▶ [What you have to do]:
Look below for the line containing "https://aftabeghtesad.com/?p=134125"; from there, print each line exactly up to and including the line containing "Tasbih de Bibi Fatema (ahs)", and stop.

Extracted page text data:
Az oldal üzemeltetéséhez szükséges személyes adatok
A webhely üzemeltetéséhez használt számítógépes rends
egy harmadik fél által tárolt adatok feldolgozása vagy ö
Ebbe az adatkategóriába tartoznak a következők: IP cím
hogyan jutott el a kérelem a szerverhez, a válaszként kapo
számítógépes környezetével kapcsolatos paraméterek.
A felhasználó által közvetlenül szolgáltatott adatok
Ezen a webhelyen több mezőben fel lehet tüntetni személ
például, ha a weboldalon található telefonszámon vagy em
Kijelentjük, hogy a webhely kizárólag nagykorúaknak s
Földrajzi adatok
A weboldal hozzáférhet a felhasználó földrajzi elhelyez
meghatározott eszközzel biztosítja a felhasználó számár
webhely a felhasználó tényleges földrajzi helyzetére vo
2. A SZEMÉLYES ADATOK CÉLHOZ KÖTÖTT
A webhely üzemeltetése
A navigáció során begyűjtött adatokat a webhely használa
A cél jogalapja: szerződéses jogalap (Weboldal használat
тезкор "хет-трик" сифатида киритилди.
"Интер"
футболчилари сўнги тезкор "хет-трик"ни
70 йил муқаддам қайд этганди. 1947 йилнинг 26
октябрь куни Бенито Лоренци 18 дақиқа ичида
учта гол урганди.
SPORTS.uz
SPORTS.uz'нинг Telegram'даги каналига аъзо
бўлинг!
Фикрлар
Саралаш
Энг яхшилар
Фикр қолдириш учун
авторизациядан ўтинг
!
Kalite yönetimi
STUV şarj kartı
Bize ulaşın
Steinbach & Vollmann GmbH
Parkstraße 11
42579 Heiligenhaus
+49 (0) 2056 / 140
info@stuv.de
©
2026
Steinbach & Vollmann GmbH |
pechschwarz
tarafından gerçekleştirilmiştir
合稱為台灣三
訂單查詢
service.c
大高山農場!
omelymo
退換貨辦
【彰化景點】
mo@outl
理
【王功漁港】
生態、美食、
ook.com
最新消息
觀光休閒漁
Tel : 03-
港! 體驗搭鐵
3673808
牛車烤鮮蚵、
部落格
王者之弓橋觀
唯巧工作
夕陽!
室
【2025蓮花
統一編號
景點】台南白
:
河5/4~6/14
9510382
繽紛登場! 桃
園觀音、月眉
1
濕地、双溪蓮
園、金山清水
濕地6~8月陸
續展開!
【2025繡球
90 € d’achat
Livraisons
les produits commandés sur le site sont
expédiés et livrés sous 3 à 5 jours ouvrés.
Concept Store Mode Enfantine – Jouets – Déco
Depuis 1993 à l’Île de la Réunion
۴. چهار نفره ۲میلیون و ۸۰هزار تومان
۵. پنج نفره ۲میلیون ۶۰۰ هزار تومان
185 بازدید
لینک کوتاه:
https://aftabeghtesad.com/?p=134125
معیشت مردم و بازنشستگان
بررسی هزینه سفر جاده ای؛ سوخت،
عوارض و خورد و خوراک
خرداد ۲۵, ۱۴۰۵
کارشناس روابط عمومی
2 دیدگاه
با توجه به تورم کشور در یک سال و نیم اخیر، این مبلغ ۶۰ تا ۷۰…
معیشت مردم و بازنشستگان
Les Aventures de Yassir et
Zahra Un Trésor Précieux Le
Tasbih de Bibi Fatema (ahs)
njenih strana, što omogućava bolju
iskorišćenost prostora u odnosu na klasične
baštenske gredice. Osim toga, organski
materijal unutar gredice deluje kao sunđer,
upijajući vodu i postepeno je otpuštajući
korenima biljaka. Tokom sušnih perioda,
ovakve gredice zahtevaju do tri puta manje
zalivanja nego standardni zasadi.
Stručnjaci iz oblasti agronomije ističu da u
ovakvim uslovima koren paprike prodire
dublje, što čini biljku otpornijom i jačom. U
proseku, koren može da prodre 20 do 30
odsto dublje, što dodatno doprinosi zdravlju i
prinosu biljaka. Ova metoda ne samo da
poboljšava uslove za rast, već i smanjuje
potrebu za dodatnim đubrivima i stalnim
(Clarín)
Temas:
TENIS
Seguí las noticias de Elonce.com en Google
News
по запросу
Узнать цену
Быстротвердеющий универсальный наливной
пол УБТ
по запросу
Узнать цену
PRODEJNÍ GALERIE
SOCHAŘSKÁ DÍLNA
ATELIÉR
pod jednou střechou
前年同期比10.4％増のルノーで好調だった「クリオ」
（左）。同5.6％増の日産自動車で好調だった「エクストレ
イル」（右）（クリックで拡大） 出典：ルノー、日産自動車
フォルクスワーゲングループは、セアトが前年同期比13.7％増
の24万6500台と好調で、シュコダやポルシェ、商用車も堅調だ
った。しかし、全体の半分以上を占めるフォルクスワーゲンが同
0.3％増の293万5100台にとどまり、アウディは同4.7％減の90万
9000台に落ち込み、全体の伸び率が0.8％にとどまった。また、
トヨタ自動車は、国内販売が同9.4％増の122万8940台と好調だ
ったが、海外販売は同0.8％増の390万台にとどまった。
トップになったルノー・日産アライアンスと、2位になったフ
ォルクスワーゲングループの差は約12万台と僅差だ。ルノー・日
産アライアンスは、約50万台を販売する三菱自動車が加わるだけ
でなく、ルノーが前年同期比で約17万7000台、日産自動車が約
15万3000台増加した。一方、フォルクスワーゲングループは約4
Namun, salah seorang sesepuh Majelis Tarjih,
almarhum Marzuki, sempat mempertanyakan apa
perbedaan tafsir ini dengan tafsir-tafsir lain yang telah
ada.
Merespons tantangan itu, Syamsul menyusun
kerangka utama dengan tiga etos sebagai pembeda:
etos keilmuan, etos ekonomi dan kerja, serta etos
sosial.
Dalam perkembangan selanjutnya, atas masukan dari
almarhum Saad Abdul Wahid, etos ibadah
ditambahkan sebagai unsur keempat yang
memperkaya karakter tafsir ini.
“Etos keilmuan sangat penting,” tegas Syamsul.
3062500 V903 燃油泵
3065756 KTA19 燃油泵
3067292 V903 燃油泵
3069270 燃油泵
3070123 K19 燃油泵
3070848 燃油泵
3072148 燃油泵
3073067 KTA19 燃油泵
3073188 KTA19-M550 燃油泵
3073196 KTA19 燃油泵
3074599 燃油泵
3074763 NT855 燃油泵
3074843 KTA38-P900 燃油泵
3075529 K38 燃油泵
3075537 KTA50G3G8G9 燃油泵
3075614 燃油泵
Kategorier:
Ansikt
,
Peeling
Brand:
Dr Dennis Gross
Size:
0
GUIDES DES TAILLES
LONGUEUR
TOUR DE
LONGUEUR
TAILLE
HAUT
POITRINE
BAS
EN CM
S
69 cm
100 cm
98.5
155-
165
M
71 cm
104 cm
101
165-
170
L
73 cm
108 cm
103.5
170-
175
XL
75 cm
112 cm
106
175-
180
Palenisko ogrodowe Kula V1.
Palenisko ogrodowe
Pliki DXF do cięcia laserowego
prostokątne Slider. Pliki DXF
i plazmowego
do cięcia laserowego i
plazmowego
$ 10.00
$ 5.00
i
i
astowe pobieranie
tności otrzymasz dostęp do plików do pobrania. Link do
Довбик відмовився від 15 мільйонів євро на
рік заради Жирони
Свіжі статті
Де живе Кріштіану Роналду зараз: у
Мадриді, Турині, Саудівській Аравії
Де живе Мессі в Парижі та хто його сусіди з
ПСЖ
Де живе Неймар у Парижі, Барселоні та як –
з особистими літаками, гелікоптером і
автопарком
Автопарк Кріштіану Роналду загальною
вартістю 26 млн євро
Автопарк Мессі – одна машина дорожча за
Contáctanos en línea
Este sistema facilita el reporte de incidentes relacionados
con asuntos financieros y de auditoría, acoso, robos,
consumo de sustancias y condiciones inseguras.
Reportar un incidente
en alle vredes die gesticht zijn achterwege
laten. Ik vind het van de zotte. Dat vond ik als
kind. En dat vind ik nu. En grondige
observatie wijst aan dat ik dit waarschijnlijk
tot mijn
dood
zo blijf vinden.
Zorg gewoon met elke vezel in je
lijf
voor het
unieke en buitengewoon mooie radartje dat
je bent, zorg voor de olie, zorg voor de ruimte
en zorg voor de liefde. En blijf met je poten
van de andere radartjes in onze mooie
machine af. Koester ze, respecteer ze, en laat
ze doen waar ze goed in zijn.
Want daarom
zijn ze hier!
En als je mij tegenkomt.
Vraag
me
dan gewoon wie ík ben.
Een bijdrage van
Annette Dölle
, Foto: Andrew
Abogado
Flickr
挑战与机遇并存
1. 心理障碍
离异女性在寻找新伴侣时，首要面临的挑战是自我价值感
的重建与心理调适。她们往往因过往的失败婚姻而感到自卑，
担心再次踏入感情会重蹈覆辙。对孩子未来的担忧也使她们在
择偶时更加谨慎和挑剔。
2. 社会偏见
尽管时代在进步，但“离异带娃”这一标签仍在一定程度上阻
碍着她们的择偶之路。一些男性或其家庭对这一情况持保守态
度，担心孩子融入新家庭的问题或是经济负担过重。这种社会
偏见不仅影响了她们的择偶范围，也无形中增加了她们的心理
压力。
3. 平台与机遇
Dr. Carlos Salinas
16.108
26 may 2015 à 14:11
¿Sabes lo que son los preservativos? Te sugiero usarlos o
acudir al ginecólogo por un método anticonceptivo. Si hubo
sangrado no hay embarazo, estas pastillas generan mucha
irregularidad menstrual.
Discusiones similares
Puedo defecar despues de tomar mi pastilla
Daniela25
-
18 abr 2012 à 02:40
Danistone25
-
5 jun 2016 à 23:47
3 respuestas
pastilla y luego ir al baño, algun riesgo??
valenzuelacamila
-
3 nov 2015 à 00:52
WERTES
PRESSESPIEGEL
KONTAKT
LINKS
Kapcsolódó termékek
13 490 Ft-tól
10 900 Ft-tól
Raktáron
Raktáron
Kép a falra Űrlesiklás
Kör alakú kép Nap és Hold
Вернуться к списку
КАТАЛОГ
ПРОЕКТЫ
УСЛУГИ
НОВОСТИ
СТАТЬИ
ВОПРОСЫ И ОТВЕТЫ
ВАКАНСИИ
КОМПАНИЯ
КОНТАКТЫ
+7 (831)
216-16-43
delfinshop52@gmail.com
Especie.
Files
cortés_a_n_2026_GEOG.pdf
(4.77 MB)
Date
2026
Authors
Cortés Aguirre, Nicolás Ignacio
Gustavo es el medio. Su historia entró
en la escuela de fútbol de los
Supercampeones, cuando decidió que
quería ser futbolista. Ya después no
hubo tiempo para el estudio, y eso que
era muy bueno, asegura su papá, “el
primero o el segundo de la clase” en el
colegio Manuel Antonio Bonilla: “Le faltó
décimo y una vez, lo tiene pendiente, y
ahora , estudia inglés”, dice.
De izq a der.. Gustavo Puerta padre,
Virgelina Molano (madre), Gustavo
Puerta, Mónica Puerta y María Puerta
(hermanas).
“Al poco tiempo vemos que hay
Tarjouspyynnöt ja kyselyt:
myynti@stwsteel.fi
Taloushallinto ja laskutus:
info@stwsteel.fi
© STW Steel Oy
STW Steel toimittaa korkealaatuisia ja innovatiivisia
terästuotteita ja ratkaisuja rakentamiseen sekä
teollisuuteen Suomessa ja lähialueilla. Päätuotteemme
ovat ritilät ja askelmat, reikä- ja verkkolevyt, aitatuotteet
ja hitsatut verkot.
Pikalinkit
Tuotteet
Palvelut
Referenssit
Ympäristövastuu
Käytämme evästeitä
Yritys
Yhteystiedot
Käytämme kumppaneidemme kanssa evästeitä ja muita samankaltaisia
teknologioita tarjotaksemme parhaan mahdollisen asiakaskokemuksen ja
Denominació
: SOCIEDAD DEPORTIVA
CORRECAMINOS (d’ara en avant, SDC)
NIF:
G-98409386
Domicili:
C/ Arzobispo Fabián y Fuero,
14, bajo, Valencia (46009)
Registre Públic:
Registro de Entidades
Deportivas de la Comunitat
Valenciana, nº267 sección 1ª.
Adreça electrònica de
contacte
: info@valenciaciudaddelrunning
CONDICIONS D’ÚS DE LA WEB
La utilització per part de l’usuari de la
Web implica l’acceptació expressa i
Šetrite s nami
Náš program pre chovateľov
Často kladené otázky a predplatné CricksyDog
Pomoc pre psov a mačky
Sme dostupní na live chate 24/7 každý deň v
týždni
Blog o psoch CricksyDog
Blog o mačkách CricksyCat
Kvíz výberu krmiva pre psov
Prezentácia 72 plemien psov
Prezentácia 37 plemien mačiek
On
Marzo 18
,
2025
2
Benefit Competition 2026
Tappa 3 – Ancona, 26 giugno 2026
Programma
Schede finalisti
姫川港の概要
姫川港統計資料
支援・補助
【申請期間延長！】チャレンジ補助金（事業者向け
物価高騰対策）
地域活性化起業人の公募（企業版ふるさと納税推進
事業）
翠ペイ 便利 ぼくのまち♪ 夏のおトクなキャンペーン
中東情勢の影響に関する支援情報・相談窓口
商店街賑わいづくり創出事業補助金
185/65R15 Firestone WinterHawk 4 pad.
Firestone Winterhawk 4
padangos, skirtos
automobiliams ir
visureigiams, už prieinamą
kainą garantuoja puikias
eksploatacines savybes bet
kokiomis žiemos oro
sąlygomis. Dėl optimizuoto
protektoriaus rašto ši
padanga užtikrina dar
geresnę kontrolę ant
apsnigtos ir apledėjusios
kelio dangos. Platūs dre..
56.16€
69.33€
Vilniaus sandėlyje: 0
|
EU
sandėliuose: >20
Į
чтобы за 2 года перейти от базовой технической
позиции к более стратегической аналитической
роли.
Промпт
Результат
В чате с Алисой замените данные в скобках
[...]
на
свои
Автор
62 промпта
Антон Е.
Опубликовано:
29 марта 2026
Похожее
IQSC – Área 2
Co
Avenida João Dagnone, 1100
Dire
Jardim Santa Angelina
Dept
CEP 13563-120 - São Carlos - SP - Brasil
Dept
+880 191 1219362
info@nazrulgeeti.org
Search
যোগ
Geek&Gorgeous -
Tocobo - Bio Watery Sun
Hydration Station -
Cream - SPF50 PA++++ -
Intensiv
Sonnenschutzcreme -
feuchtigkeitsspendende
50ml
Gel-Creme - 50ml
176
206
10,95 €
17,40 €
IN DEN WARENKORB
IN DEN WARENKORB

▶ [Solution for this problem]:
https://aftabeghtesad.com/?p=134125
معیشت مردم و بازنشستگان
بررسی هزینه سفر جاده ای؛ سوخت،
عوارض و خورد و خوراک
خرداد ۲۵, ۱۴۰۵
کارشناس روابط عمومی
2 دیدگاه
با توجه به تورم کشور در یک سال و نیم اخیر، این مبلغ ۶۰ تا ۷۰…
معیشت مردم و بازنشستگان
Les Aventures de Yassir et
Zahra Un Trésor Précieux Le
Tasbih de Bibi Fatema (ahs)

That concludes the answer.